Officials estimated the damage at more than $20 million and said the tornado destroyed or heavily damaged 65 buildings, including homes.
Elsewhere Wednesday, tornadoes caused extensive damage at Kansas State University in Manhattan and killed one person in the tiny town of Soldier.
Eastern Kansas endured another round of spring storms Thursday night. The National Weather Service said several tornados were spotted in Chase County, but it had no reports of damage or injuries.
Back in Chapman, residents whose homes were not seriously damaged were allowed back in to collect personal belongings, provided they did not violate a 9 p.m. to 6 a.m. curfew. Many survivors had vivid - and frightening - memories.
About 100 people huddled in two locker rooms in the school district's gymnasium for shelter as the tornado roared over them.
Construction worker Zac Arensman shielded his 4-year-old stepdaughter with his body after abandoning his family's nearby home. After the twister passed, he and others used a dislodged door as a stretcher to carry to safety a man who had been trapped in his car, one of three people authorities said had been critically injured.

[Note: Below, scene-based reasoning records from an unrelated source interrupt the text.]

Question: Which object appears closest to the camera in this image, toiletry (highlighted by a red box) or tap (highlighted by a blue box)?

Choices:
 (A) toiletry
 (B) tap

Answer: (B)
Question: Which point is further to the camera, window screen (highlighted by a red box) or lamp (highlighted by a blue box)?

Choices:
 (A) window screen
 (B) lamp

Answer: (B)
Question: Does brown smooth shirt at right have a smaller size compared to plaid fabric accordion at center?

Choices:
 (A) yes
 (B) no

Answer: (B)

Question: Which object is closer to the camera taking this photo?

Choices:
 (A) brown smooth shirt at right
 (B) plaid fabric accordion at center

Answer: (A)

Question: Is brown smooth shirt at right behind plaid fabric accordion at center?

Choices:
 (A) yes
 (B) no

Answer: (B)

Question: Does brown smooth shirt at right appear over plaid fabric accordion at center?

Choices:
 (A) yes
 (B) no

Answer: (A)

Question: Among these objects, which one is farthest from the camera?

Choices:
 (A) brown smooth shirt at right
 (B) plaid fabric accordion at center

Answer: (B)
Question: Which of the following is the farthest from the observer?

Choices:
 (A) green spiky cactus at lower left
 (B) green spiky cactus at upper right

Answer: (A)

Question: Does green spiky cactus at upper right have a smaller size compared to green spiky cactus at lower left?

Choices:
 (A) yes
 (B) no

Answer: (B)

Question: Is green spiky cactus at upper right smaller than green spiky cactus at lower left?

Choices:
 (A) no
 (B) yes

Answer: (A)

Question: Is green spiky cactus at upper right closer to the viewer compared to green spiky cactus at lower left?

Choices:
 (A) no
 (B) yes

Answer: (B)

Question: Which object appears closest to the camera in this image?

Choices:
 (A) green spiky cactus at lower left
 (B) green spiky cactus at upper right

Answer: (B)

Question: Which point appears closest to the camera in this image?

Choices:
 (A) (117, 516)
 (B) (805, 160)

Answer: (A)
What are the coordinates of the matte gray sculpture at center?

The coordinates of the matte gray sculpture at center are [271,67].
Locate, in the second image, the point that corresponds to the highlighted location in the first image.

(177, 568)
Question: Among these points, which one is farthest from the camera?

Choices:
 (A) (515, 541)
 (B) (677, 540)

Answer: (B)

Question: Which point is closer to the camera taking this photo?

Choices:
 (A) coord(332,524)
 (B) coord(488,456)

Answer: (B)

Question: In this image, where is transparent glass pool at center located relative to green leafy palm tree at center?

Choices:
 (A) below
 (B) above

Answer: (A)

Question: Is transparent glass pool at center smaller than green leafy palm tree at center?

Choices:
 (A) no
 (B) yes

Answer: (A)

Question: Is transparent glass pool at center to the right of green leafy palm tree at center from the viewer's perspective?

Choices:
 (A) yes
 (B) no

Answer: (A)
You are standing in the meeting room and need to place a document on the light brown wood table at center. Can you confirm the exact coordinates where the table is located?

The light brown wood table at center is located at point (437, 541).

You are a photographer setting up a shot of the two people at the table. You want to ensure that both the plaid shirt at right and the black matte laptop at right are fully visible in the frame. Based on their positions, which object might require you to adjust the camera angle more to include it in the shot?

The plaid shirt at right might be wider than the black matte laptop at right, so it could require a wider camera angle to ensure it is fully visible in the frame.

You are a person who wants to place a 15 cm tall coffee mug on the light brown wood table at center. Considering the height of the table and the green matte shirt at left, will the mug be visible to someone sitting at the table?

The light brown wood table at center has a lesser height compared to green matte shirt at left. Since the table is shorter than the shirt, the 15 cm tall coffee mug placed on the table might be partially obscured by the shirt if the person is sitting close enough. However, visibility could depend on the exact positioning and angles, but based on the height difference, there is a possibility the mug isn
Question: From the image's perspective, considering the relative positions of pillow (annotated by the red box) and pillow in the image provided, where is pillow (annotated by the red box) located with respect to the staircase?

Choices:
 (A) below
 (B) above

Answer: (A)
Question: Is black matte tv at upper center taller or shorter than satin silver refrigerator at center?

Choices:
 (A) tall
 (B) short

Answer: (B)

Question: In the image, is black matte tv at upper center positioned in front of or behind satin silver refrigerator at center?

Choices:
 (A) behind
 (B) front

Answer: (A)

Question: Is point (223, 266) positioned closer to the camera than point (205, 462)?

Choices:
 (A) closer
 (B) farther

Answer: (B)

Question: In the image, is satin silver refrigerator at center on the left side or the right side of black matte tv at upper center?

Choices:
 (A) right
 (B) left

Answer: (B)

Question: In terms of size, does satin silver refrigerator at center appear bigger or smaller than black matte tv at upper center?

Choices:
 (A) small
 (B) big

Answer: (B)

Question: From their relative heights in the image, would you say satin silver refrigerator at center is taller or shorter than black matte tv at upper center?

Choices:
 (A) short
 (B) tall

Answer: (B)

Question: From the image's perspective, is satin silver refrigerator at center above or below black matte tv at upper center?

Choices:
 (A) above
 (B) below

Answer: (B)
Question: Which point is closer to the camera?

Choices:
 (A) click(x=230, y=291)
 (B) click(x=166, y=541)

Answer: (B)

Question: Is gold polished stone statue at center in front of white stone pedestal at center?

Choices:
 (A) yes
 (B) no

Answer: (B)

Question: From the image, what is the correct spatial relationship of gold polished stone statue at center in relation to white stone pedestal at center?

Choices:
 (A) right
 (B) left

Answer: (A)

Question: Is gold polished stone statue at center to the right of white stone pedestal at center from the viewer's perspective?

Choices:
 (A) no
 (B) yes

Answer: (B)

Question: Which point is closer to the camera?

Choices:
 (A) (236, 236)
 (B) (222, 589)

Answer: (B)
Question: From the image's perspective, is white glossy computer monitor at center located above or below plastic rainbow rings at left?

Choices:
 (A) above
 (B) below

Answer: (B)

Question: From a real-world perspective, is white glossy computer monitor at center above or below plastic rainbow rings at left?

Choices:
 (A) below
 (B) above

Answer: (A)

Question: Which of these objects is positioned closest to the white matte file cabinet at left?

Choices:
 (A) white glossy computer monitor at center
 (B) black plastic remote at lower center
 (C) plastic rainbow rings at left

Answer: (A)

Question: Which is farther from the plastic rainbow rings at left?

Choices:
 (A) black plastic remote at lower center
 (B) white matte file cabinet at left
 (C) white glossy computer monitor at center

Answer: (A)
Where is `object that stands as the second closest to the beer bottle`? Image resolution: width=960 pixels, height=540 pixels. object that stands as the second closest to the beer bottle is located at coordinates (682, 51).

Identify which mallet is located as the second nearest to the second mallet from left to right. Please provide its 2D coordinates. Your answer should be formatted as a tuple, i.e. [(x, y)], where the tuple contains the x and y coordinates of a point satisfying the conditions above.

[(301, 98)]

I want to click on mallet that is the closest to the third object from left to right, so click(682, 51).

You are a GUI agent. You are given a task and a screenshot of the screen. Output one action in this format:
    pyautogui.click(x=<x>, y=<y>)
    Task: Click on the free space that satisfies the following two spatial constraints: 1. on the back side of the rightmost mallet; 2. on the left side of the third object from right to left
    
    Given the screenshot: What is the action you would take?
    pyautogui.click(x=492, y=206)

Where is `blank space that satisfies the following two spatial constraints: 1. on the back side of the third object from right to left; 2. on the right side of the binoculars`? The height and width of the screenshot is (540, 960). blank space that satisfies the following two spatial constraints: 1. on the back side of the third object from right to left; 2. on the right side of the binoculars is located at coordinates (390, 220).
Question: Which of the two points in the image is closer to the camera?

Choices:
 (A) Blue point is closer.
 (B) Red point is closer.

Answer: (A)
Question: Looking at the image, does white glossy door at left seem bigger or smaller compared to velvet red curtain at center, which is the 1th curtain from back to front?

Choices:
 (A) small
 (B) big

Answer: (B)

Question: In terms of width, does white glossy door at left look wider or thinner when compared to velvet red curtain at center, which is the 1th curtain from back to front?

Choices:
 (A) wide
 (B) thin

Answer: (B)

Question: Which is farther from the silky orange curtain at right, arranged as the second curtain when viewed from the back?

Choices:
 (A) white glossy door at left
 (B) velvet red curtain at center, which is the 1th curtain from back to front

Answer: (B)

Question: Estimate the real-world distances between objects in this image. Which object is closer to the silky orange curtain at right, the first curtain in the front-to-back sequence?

"He was covered in blood," Arensman said of the man he helped carry. "It was chaotic. That's the best way to describe it - I mean, everybody freaking out, a mess."
Two of the injured were in fair condition Thursday.
Outside the gym, several cars looked as if they had been tossed from the parking lot into a nearby field. The elementary and middle schools next to the gym lost part of their roofs and many of their windows and suffered other damage. The high school was in even worse shape, with dislodged cement blocks and bricks from the building strewn around it.
Officials said about 70 percent of the economic damage caused by the storm was suffered by the school system. Gov. Kathleen Sebelius, who toured the area Thursday, said students would begin classes in temporary buildings in the fall.
"The devastation is enormous. I mean, you get a real sense of the power of Mother Nature. It looks like a bomb went off," Sebelius said. "The schools are really dismantled."
So was Kansas State, about 35 miles away.
Storm damage there, including torn off roofs and blown out windows, was estimated to exceed $20 million, said Tom Rawson, the university's vice president for administration and finance. Thursday's classes were canceled.
About 30 summer school classes were to be taught at temporary locations Friday. Some classrooms in damaged buildings could be functional by Monday, said M. Duane Nellis, provost and senior vice president.
About 15 homes in Manhattan were leveled and more than 30 others, as well as some businesses, were seriously damaged, according to the Riley County Police Department.